Twenty-nine states and the District of Columbia have legalized marijuana for qualified patients, while eight states now regulate the production and sale of marijuana to all adults. An estimated 63 million Americans now reside in jurisdictions where anyone over the age of 21 may possess cannabis legally. Voters support these policy changes. According to a 2017 Quinnipiac University poll, 59 percent of Americans support full marijuana legalization and 71 percent believe that states, not the federal government, should set marijuana policy.
"If we are truly going to move our nation towards sensible marijuana policies, the removal of marijuana from the Controlled Substances Act is paramount. Annually, 600,000 Americans are arrested for nothing more than the possession of small amounts of marijuana and now is the time for Congress to once and for all end put an end to the national embarrassment that is cannabis prohibition," said Justin Strekal, NORML Political Director. "Passing this legislation would end the current conflict between state and federal laws and allow the states to implement more sensible and humane marijuana policies, free from the threat of federal incursion."
These statewide regulatory schemes are operating largely as voters and politicians intended. The enactment of these policies have not negatively impacted workplace safety, crime rates, traffic safety, or youth use patterns. They have stimulated economic development and tax revenue. Specifically, a 2017 report estimates that 123,000 Americans are now working full-time in the cannabis industry. Tax revenues from states like Colorado, Oregon, and Washington now exceed initial projections. Further, numerous studies have identified an association between cannabis access and lower rates of opioid use, abuse, hospitalizations, and mortality.
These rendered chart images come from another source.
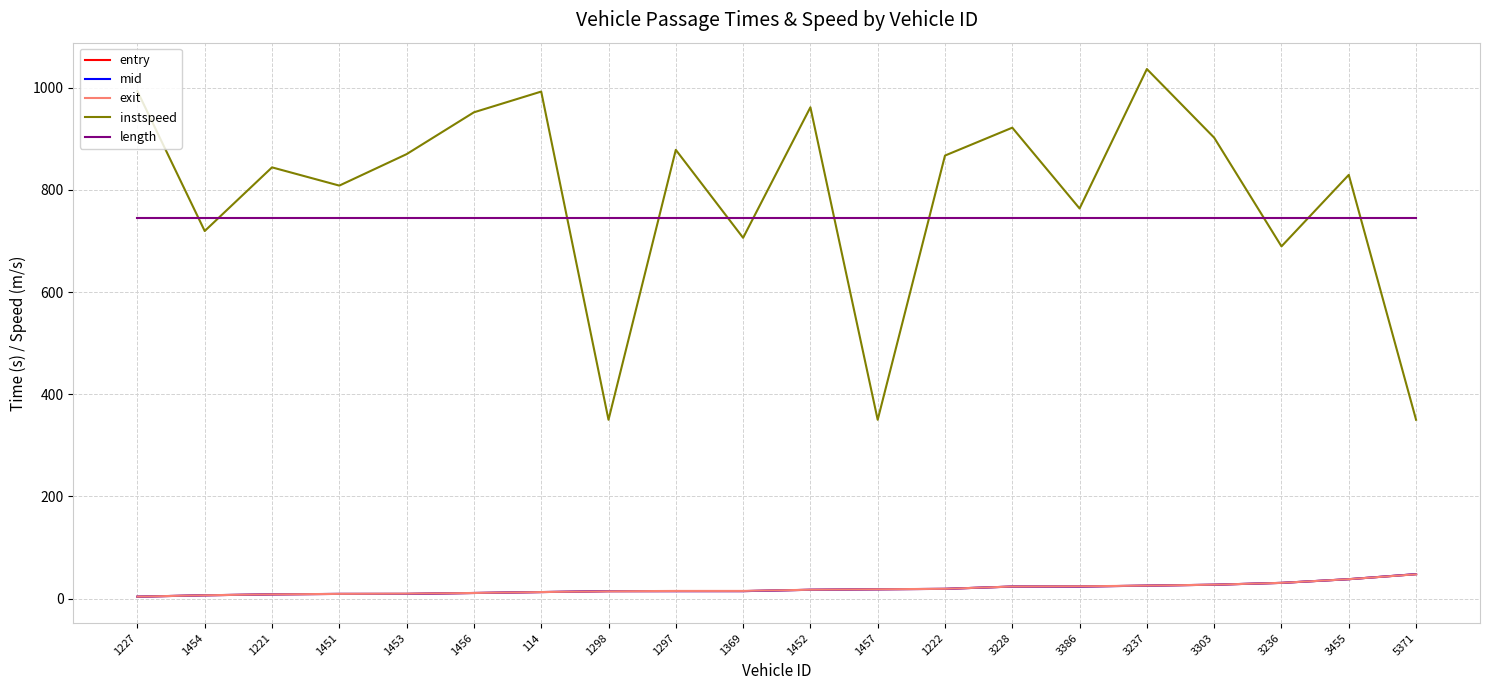

True or false: length and entry intersect in this chart.

False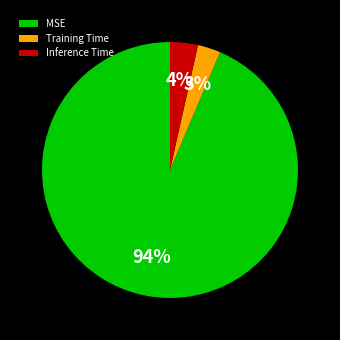

Rank the categories by value from highest to lowest.

MSE, Inference Time, Training Time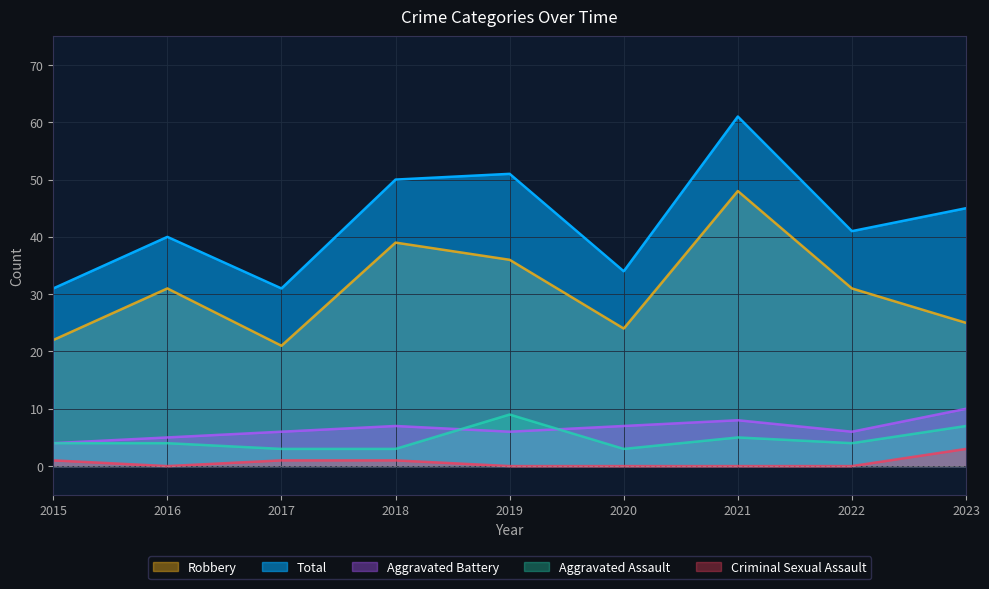

What is the difference between the highest and lowest values at 2018?

49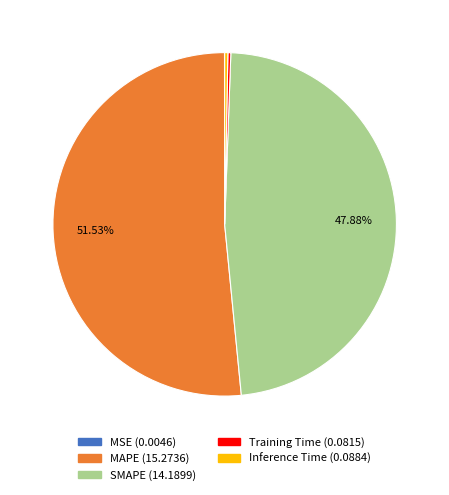

Between MAPE and SMAPE, which is larger?

MAPE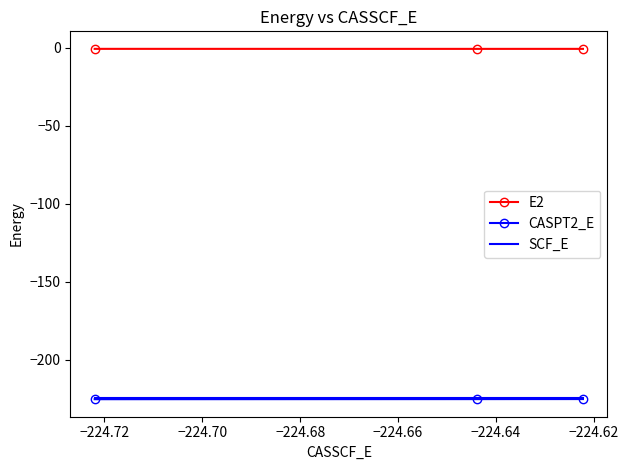

How many series are shown in this chart?

3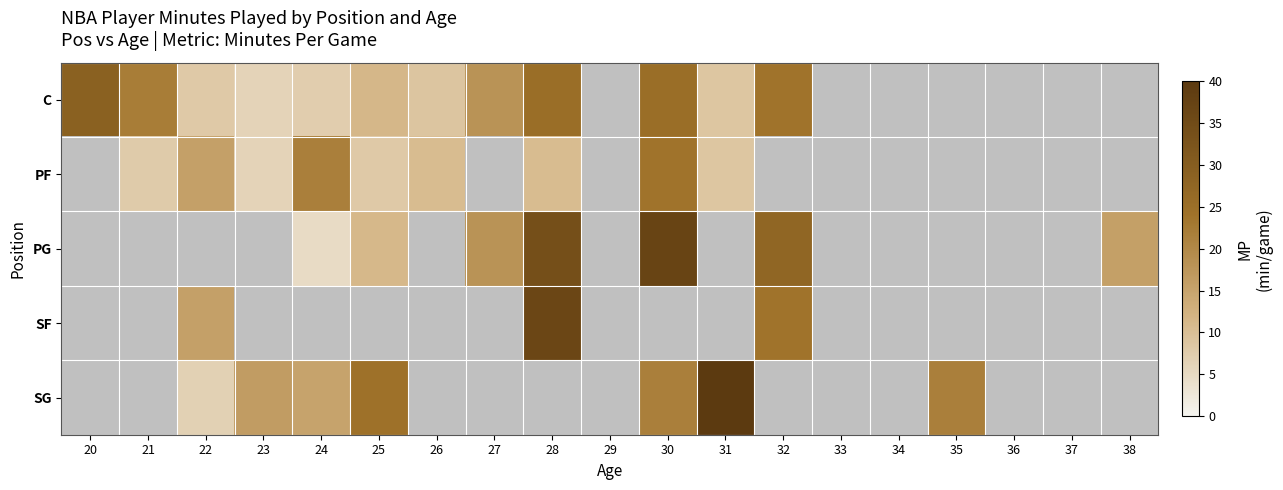

At how many categories does at least one series exceed 36?

3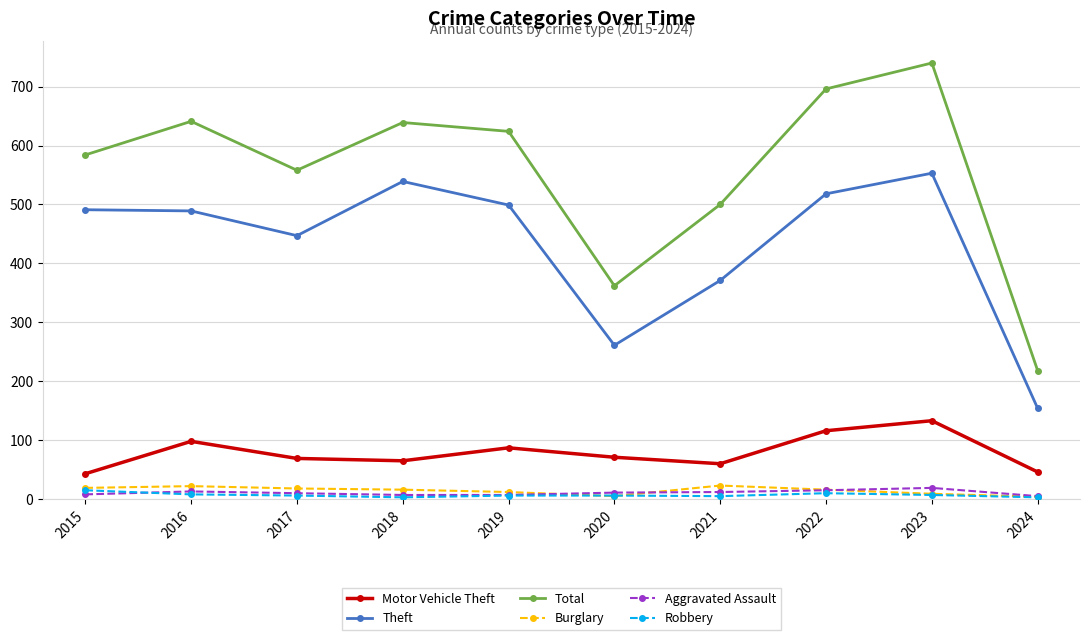

True or false: Theft and Aggravated Assault intersect in this chart.

False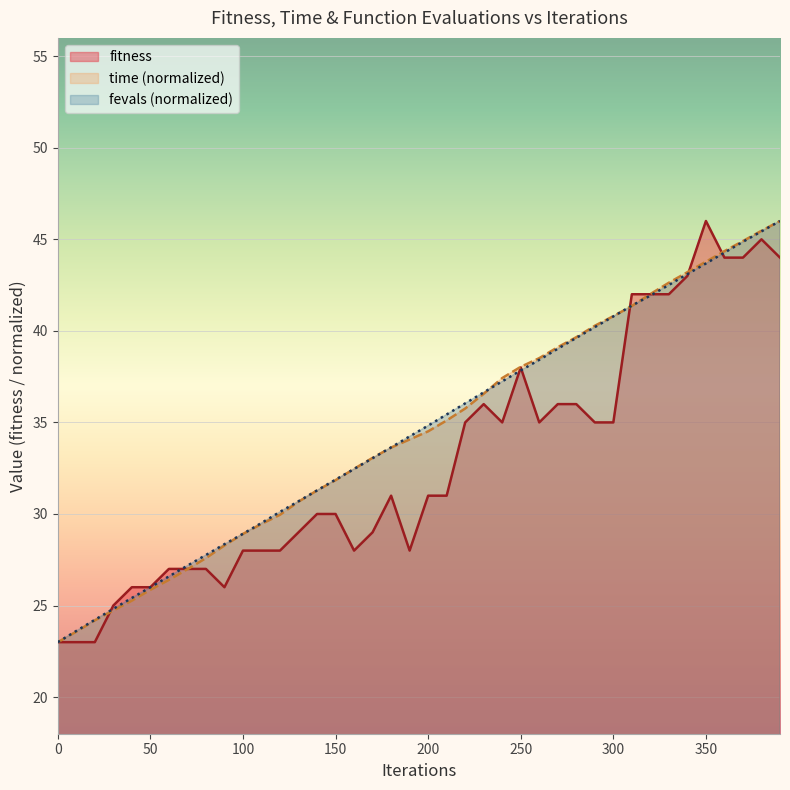

Between which two adjacent categories do fitness and fevals_scaled first intersect?

20 and 30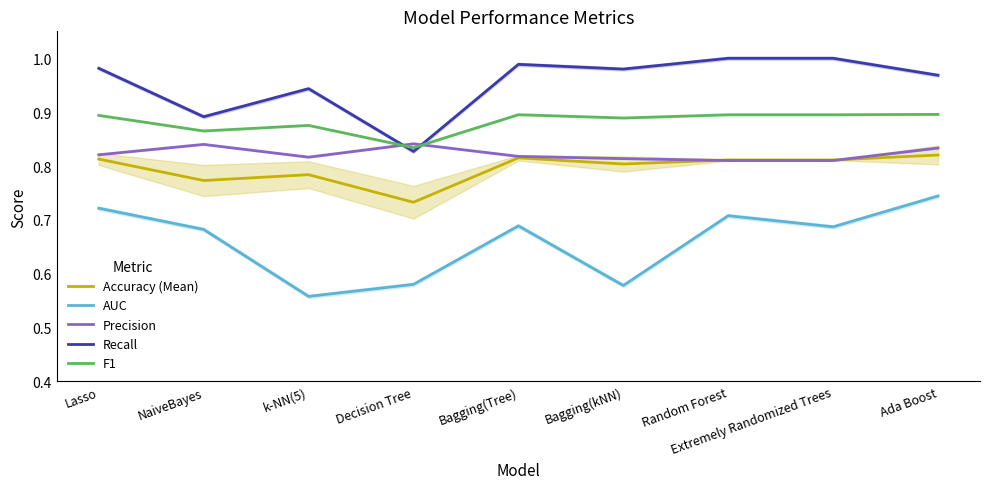

Reading left to right, transcribe all the data shown in this chart.

Accuracy (Mean): Lasso=0.8	NaiveBayes=0.8	k-NN(5)=0.8	Decision Tree=0.7	Bagging(Tree)=0.8	Bagging(kNN)=0.8	Random Forest=0.8	Extremely Randomized Trees=0.8	Ada Boost=0.8
AUC: Lasso=0.7	NaiveBayes=0.7	k-NN(5)=0.6	Decision Tree=0.6	Bagging(Tree)=0.7	Bagging(kNN)=0.6	Random Forest=0.7	Extremely Randomized Trees=0.7	Ada Boost=0.7
Precision: Lasso=0.8	NaiveBayes=0.8	k-NN(5)=0.8	Decision Tree=0.8	Bagging(Tree)=0.8	Bagging(kNN)=0.8	Random Forest=0.8	Extremely Randomized Trees=0.8	Ada Boost=0.8
Recall: Lasso=1.0	NaiveBayes=0.9	k-NN(5)=0.9	Decision Tree=0.8	Bagging(Tree)=1.0	Bagging(kNN)=1.0	Random Forest=1.0	Extremely Randomized Trees=1.0	Ada Boost=1.0
F1: Lasso=0.9	NaiveBayes=0.9	k-NN(5)=0.9	Decision Tree=0.8	Bagging(Tree)=0.9	Bagging(kNN)=0.9	Random Forest=0.9	Extremely Randomized Trees=0.9	Ada Boost=0.9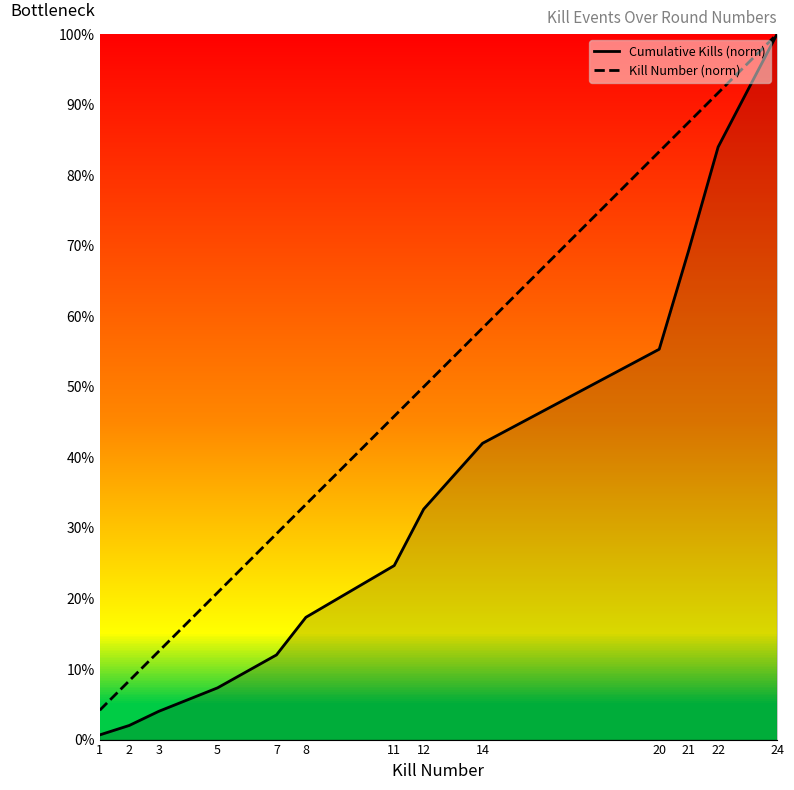

Which label corresponds to the smallest value in the chart?

1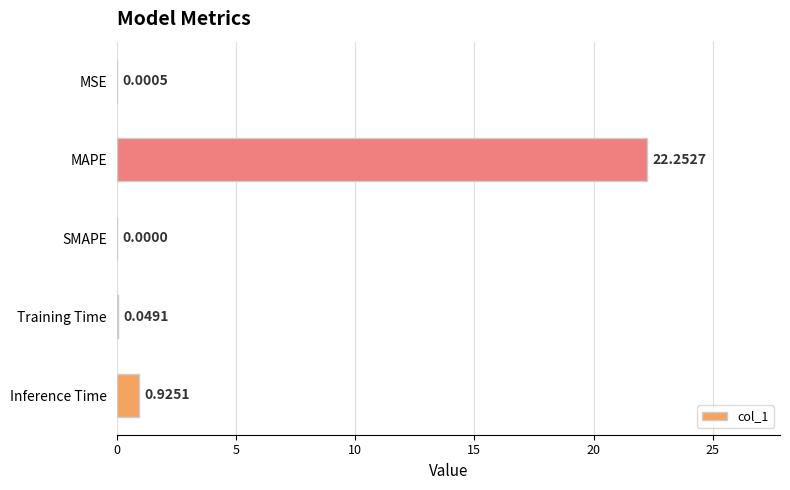

At which label is the value closest to 11?

Inference Time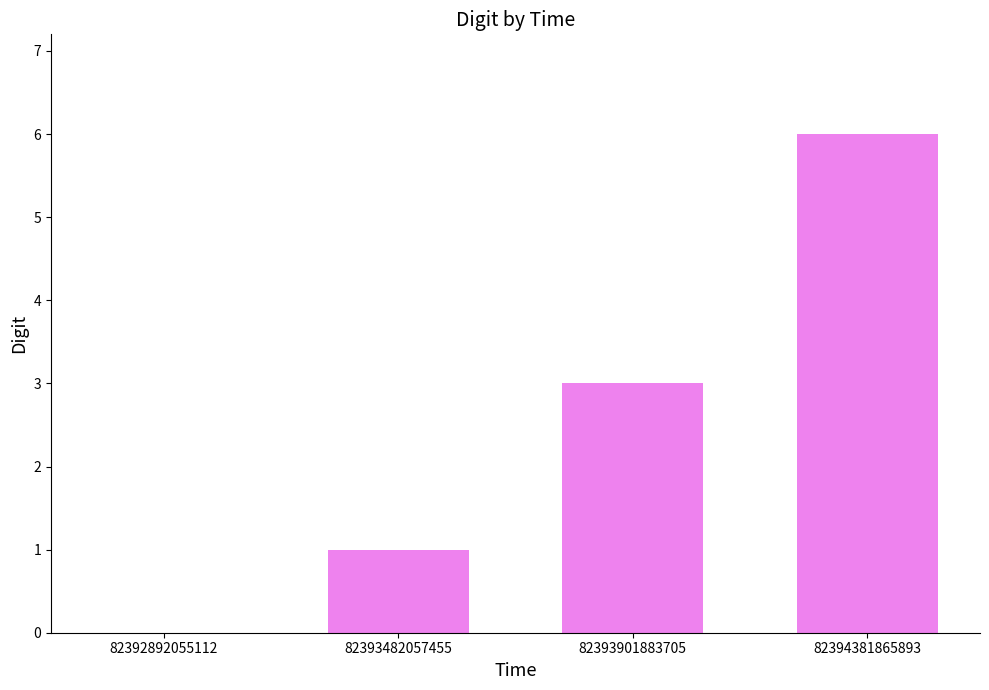

What is the maximum value shown in the chart?

6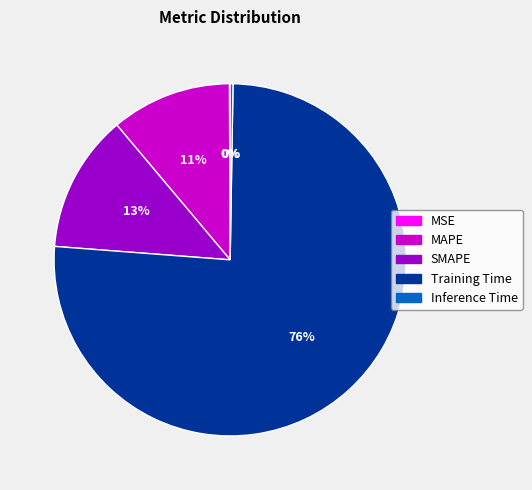

To the nearest percent, what portion does Training Time represent?

76%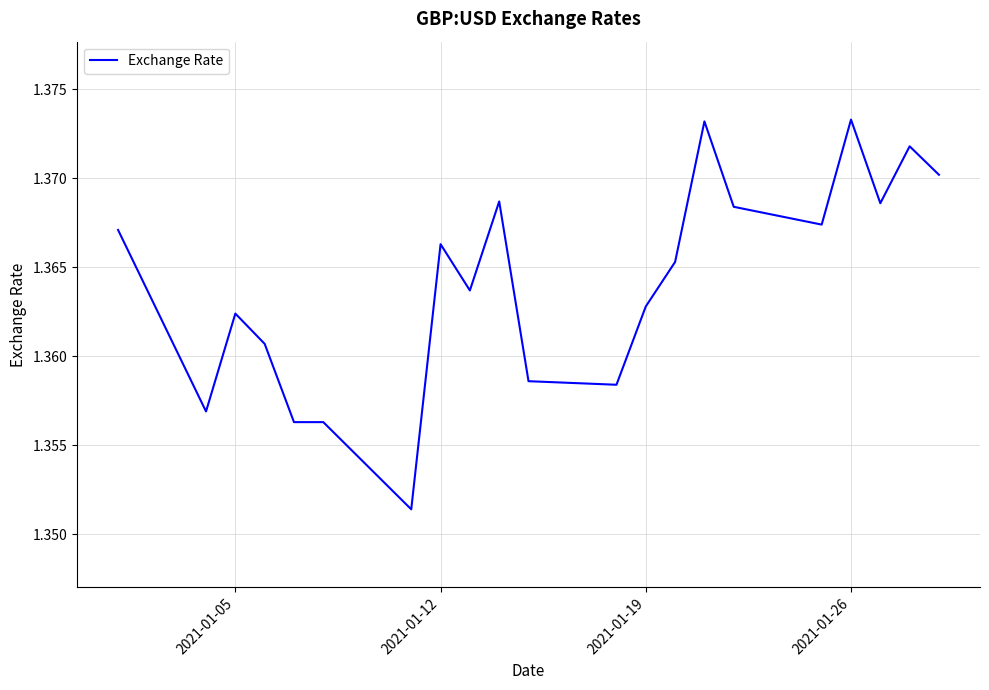

Does the chart have visible grid lines?

Yes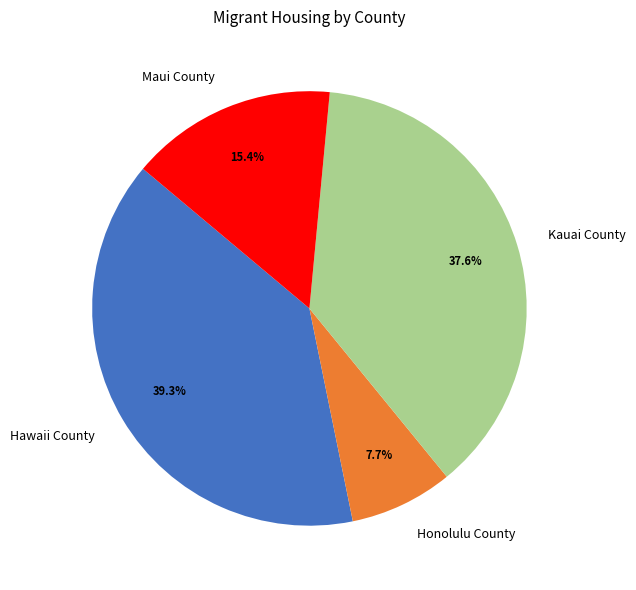

How many slices are in this pie chart?

4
The ongoing enforcement of cannabis prohibition financially burdens taxpayers, encroaches upon civil liberties, engenders disrespect for the law, impedes legitimate scientific research into the plant's medicinal properties, and disproportionately impacts communities of color.
By contrast, regulating the adult use of marijuana stimulates economic growth, saves lives, and has the support of the majority of the majority of Americans.